Kasi Penyelenggara Haji dan Umrah Kemenag Lebak, Halimatussadiah membenarkan kejadian tersebut.
Ia mengungkapkan, dalam kejadian itu pihaknya telah melakukan berbagai upaya persuasif dilakukan dari petugas Kantor Kementerian Agama, Kelompok Bimbingan Haji, hingga petugas bandara dan maskapai ia tetap menolak untuk melanjutkan perjalanan.
“Beliau menyampaikan merasa banyak dosa, merasa tidak pantas berangkat,” katanya kepada Fakta Banten, Jumat (30/5/2025).
Akhirnya, pihak penyelenggara tidak bisa memaksakan kehendak.

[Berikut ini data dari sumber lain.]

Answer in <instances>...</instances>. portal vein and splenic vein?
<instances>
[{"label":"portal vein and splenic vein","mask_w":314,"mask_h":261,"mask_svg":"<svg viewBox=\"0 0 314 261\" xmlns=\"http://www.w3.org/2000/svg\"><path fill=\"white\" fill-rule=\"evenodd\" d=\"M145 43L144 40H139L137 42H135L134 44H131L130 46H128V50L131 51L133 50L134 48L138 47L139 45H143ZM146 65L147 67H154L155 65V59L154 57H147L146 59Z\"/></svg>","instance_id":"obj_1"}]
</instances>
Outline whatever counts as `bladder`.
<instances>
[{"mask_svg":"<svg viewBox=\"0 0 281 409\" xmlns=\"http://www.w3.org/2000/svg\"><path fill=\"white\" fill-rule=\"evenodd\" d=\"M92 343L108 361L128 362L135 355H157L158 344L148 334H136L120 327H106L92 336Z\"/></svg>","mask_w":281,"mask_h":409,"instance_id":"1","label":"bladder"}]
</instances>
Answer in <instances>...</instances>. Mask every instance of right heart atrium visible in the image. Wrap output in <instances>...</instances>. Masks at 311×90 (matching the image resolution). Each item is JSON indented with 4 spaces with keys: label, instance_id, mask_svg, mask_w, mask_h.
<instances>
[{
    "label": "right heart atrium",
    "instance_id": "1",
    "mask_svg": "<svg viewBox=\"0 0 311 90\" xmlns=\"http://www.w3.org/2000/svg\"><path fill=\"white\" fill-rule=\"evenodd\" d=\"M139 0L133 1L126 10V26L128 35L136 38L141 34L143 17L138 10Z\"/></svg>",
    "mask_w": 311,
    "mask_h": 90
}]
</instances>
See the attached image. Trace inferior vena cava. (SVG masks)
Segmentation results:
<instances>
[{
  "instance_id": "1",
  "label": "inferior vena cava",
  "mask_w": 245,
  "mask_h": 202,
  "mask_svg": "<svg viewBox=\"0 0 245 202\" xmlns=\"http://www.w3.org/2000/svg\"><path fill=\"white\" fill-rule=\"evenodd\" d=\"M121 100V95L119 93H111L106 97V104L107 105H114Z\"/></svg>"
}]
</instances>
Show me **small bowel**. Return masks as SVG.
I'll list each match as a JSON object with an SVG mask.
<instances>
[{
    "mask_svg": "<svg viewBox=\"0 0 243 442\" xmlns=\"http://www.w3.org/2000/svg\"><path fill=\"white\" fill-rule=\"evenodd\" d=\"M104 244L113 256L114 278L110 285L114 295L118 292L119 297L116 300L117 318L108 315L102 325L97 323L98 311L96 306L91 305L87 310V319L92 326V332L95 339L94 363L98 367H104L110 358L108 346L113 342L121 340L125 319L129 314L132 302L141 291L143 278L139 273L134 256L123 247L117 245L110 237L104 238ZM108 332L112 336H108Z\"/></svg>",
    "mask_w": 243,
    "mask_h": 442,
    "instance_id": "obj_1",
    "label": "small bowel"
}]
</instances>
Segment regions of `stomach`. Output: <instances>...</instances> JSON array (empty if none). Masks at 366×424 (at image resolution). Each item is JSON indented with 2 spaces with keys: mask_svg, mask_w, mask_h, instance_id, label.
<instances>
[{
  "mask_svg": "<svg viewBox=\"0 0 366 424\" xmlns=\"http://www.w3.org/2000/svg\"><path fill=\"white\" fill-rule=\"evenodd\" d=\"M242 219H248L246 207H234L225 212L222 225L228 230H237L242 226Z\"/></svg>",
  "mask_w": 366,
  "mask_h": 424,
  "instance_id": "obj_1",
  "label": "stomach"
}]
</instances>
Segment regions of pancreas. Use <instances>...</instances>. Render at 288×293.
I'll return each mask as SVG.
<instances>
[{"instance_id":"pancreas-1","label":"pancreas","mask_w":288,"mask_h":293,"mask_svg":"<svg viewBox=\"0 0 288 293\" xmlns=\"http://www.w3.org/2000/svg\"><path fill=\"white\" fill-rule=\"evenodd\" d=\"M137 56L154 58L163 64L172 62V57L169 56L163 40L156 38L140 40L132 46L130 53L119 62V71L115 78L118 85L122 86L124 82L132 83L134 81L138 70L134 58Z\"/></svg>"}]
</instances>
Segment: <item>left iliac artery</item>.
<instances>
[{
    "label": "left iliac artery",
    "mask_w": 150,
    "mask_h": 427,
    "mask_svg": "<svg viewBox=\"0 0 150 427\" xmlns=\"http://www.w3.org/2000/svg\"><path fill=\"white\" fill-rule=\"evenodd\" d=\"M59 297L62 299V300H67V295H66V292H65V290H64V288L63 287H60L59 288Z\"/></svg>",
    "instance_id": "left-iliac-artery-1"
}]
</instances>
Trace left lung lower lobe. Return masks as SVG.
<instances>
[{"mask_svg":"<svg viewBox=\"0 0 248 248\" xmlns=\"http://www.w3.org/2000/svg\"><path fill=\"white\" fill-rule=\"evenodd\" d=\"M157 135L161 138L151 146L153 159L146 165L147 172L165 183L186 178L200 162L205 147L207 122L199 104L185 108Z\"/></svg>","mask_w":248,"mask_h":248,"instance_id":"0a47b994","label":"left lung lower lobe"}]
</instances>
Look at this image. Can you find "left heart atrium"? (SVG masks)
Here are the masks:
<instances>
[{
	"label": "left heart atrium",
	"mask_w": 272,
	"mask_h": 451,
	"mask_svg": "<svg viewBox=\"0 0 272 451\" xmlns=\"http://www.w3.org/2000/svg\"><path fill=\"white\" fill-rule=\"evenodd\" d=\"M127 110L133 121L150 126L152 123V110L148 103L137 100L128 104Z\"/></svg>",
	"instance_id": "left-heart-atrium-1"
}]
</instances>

Sang jemaah dinyatakan batal berangkat untuk kedua kalinya.
Dilanjutkan Kasi, bahwa secara administratif dan kesehatan, jemaah tersebut sudah memenuhi syarat.
“Mungkin memang belum waktunya. Meskipun secara nasab dan nisab sudah lengkap, tapi mungkin nasib belum berpihak tahun ini,” katanya.
“Semoga tahun depan, jemaah diberikan kesehatan, kemantapan hati, dan kesempatan untuk menjadi tamu Allah yang mulia,” pungkasnya.
Saat ditanya identitas lengkap jemaah, sampai berita ini ditulis Kasi belum memberikannya kepada awak media.
“Bentar yah nanti saya kirim ya,” singkatnya.
Kisah ini menjadi pengingat bahwa ibadah haji tidak hanya soal kesiapan fisik dan finansial, tetapi juga mental dan spiritual. (*/Sahrul).